— Try it —
Would you repeat the listing below exactly, with no pictures in it?
Start of Block
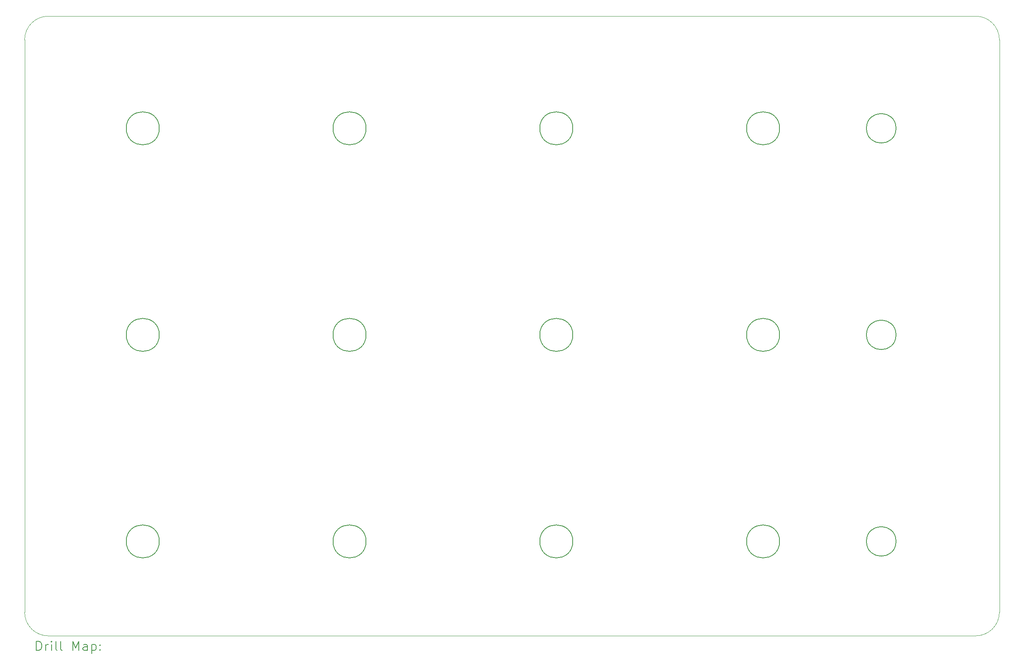
<source format=gbr>
%FSLAX45Y45*%
G04 Gerber Fmt 4.5, Leading zero omitted, Abs format (unit mm)*
G04 Created by KiCad (PCBNEW 6.0.5+dfsg-1~bpo11+1) date 2022-08-10 11:56:57*
%MOMM*%
%LPD*%
G01*
G04 APERTURE LIST*
%TA.AperFunction,Profile*%
%ADD10C,0.100000*%
%TD*%
%TA.AperFunction,Profile*%
%ADD11C,0.150000*%
%TD*%
%ADD12C,0.200000*%
G04 APERTURE END LIST*
D10*
X24638000Y-3238500D02*
G75*
G03*
X24130000Y-2730500I-508000J0D01*
G01*
X4191000Y-2730500D02*
X24130000Y-2730500D01*
X3683000Y-15557500D02*
G75*
G03*
X4191000Y-16065500I508000J0D01*
G01*
X24130000Y-16065500D02*
G75*
G03*
X24638000Y-15557500I0J508000D01*
G01*
X24638000Y-3238500D02*
X24638000Y-15557500D01*
D11*
X11023000Y-14033500D02*
G75*
G03*
X11023000Y-14033500I-355000J0D01*
G01*
D10*
X4191000Y-2730500D02*
G75*
G03*
X3683000Y-3238500I0J-508000D01*
G01*
D11*
X6578000Y-5143500D02*
G75*
G03*
X6578000Y-5143500I-355000J0D01*
G01*
X6578000Y-9588500D02*
G75*
G03*
X6578000Y-9588500I-355000J0D01*
G01*
X15468000Y-5143500D02*
G75*
G03*
X15468000Y-5143500I-355000J0D01*
G01*
X19913000Y-5143500D02*
G75*
G03*
X19913000Y-5143500I-355000J0D01*
G01*
X19913000Y-14033500D02*
G75*
G03*
X19913000Y-14033500I-355000J0D01*
G01*
X22415500Y-9588500D02*
G75*
G03*
X22415500Y-9588500I-317500J0D01*
G01*
X22415500Y-5143500D02*
G75*
G03*
X22415500Y-5143500I-317500J0D01*
G01*
D10*
X3683000Y-15557500D02*
X3683000Y-3238500D01*
X24130000Y-16065500D02*
X4191000Y-16065500D01*
D11*
X6578000Y-14033500D02*
G75*
G03*
X6578000Y-14033500I-355000J0D01*
G01*
X15468000Y-14033500D02*
G75*
G03*
X15468000Y-14033500I-355000J0D01*
G01*
X19913000Y-9588500D02*
G75*
G03*
X19913000Y-9588500I-355000J0D01*
G01*
X22415500Y-14033500D02*
G75*
G03*
X22415500Y-14033500I-317500J0D01*
G01*
X11023000Y-9588500D02*
G75*
G03*
X11023000Y-9588500I-355000J0D01*
G01*
X15468000Y-9588500D02*
G75*
G03*
X15468000Y-9588500I-355000J0D01*
G01*
X11023000Y-5143500D02*
G75*
G03*
X11023000Y-5143500I-355000J0D01*
G01*
D12*
X3935619Y-16380976D02*
X3935619Y-16180976D01*
X3983238Y-16180976D01*
X4011809Y-16190500D01*
X4030857Y-16209548D01*
X4040381Y-16228595D01*
X4049904Y-16266691D01*
X4049904Y-16295262D01*
X4040381Y-16333357D01*
X4030857Y-16352405D01*
X4011809Y-16371452D01*
X3983238Y-16380976D01*
X3935619Y-16380976D01*
X4135619Y-16380976D02*
X4135619Y-16247643D01*
X4135619Y-16285738D02*
X4145143Y-16266691D01*
X4154666Y-16257167D01*
X4173714Y-16247643D01*
X4192762Y-16247643D01*
X4259428Y-16380976D02*
X4259428Y-16247643D01*
X4259428Y-16180976D02*
X4249905Y-16190500D01*
X4259428Y-16200024D01*
X4268952Y-16190500D01*
X4259428Y-16180976D01*
X4259428Y-16200024D01*
X4383238Y-16380976D02*
X4364190Y-16371452D01*
X4354666Y-16352405D01*
X4354666Y-16180976D01*
X4488000Y-16380976D02*
X4468952Y-16371452D01*
X4459428Y-16352405D01*
X4459428Y-16180976D01*
X4716571Y-16380976D02*
X4716571Y-16180976D01*
X4783238Y-16323833D01*
X4849905Y-16180976D01*
X4849905Y-16380976D01*
X5030857Y-16380976D02*
X5030857Y-16276214D01*
X5021333Y-16257167D01*
X5002286Y-16247643D01*
X4964190Y-16247643D01*
X4945143Y-16257167D01*
X5030857Y-16371452D02*
X5011809Y-16380976D01*
X4964190Y-16380976D01*
X4945143Y-16371452D01*
X4935619Y-16352405D01*
X4935619Y-16333357D01*
X4945143Y-16314310D01*
X4964190Y-16304786D01*
X5011809Y-16304786D01*
X5030857Y-16295262D01*
X5126095Y-16247643D02*
X5126095Y-16447643D01*
X5126095Y-16257167D02*
X5145143Y-16247643D01*
X5183238Y-16247643D01*
X5202286Y-16257167D01*
X5211809Y-16266691D01*
X5221333Y-16285738D01*
X5221333Y-16342881D01*
X5211809Y-16361929D01*
X5202286Y-16371452D01*
X5183238Y-16380976D01*
X5145143Y-16380976D01*
X5126095Y-16371452D01*
X5307047Y-16361929D02*
X5316571Y-16371452D01*
X5307047Y-16380976D01*
X5297524Y-16371452D01*
X5307047Y-16361929D01*
X5307047Y-16380976D01*
X5307047Y-16257167D02*
X5316571Y-16266691D01*
X5307047Y-16276214D01*
X5297524Y-16266691D01*
X5307047Y-16257167D01*
X5307047Y-16276214D01*
M02*

</source>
End of Block
— Expected output —
<source format=gbr>
%FSLAX45Y45*%
G04 Gerber Fmt 4.5, Leading zero omitted, Abs format (unit mm)*
G04 Created by KiCad (PCBNEW 6.0.5+dfsg-1~bpo11+1) date 2022-08-10 11:56:57*
%MOMM*%
%LPD*%
G01*
G04 APERTURE LIST*
%TA.AperFunction,Profile*%
%ADD10C,0.100000*%
%TD*%
%TA.AperFunction,Profile*%
%ADD11C,0.150000*%
%TD*%
%ADD12C,0.200000*%
G04 APERTURE END LIST*
D10*
X24638000Y-3238500D02*
G75*
G03*
X24130000Y-2730500I-508000J0D01*
G01*
X4191000Y-2730500D02*
X24130000Y-2730500D01*
X3683000Y-15557500D02*
G75*
G03*
X4191000Y-16065500I508000J0D01*
G01*
X24130000Y-16065500D02*
G75*
G03*
X24638000Y-15557500I0J508000D01*
G01*
X24638000Y-3238500D02*
X24638000Y-15557500D01*
D11*
X11023000Y-14033500D02*
G75*
G03*
X11023000Y-14033500I-355000J0D01*
G01*
D10*
X4191000Y-2730500D02*
G75*
G03*
X3683000Y-3238500I0J-508000D01*
G01*
D11*
X6578000Y-5143500D02*
G75*
G03*
X6578000Y-5143500I-355000J0D01*
G01*
X6578000Y-9588500D02*
G75*
G03*
X6578000Y-9588500I-355000J0D01*
G01*
X15468000Y-5143500D02*
G75*
G03*
X15468000Y-5143500I-355000J0D01*
G01*
X19913000Y-5143500D02*
G75*
G03*
X19913000Y-5143500I-355000J0D01*
G01*
X19913000Y-14033500D02*
G75*
G03*
X19913000Y-14033500I-355000J0D01*
G01*
X22415500Y-9588500D02*
G75*
G03*
X22415500Y-9588500I-317500J0D01*
G01*
X22415500Y-5143500D02*
G75*
G03*
X22415500Y-5143500I-317500J0D01*
G01*
D10*
X3683000Y-15557500D02*
X3683000Y-3238500D01*
X24130000Y-16065500D02*
X4191000Y-16065500D01*
D11*
X6578000Y-14033500D02*
G75*
G03*
X6578000Y-14033500I-355000J0D01*
G01*
X15468000Y-14033500D02*
G75*
G03*
X15468000Y-14033500I-355000J0D01*
G01*
X19913000Y-9588500D02*
G75*
G03*
X19913000Y-9588500I-355000J0D01*
G01*
X22415500Y-14033500D02*
G75*
G03*
X22415500Y-14033500I-317500J0D01*
G01*
X11023000Y-9588500D02*
G75*
G03*
X11023000Y-9588500I-355000J0D01*
G01*
X15468000Y-9588500D02*
G75*
G03*
X15468000Y-9588500I-355000J0D01*
G01*
X11023000Y-5143500D02*
G75*
G03*
X11023000Y-5143500I-355000J0D01*
G01*
D12*
X3935619Y-16380976D02*
X3935619Y-16180976D01*
X3983238Y-16180976D01*
X4011809Y-16190500D01*
X4030857Y-16209548D01*
X4040381Y-16228595D01*
X4049904Y-16266691D01*
X4049904Y-16295262D01*
X4040381Y-16333357D01*
X4030857Y-16352405D01*
X4011809Y-16371452D01*
X3983238Y-16380976D01*
X3935619Y-16380976D01*
X4135619Y-16380976D02*
X4135619Y-16247643D01*
X4135619Y-16285738D02*
X4145143Y-16266691D01*
X4154666Y-16257167D01*
X4173714Y-16247643D01*
X4192762Y-16247643D01*
X4259428Y-16380976D02*
X4259428Y-16247643D01*
X4259428Y-16180976D02*
X4249905Y-16190500D01*
X4259428Y-16200024D01*
X4268952Y-16190500D01*
X4259428Y-16180976D01*
X4259428Y-16200024D01*
X4383238Y-16380976D02*
X4364190Y-16371452D01*
X4354666Y-16352405D01*
X4354666Y-16180976D01*
X4488000Y-16380976D02*
X4468952Y-16371452D01*
X4459428Y-16352405D01*
X4459428Y-16180976D01*
X4716571Y-16380976D02*
X4716571Y-16180976D01*
X4783238Y-16323833D01*
X4849905Y-16180976D01*
X4849905Y-16380976D01*
X5030857Y-16380976D02*
X5030857Y-16276214D01*
X5021333Y-16257167D01*
X5002286Y-16247643D01*
X4964190Y-16247643D01*
X4945143Y-16257167D01*
X5030857Y-16371452D02*
X5011809Y-16380976D01*
X4964190Y-16380976D01*
X4945143Y-16371452D01*
X4935619Y-16352405D01*
X4935619Y-16333357D01*
X4945143Y-16314310D01*
X4964190Y-16304786D01*
X5011809Y-16304786D01*
X5030857Y-16295262D01*
X5126095Y-16247643D02*
X5126095Y-16447643D01*
X5126095Y-16257167D02*
X5145143Y-16247643D01*
X5183238Y-16247643D01*
X5202286Y-16257167D01*
X5211809Y-16266691D01*
X5221333Y-16285738D01*
X5221333Y-16342881D01*
X5211809Y-16361929D01*
X5202286Y-16371452D01*
X5183238Y-16380976D01*
X5145143Y-16380976D01*
X5126095Y-16371452D01*
X5307047Y-16361929D02*
X5316571Y-16371452D01*
X5307047Y-16380976D01*
X5297524Y-16371452D01*
X5307047Y-16361929D01*
X5307047Y-16380976D01*
X5307047Y-16257167D02*
X5316571Y-16266691D01*
X5307047Y-16276214D01*
X5297524Y-16266691D01*
X5307047Y-16257167D01*
X5307047Y-16276214D01*
M02*

</source>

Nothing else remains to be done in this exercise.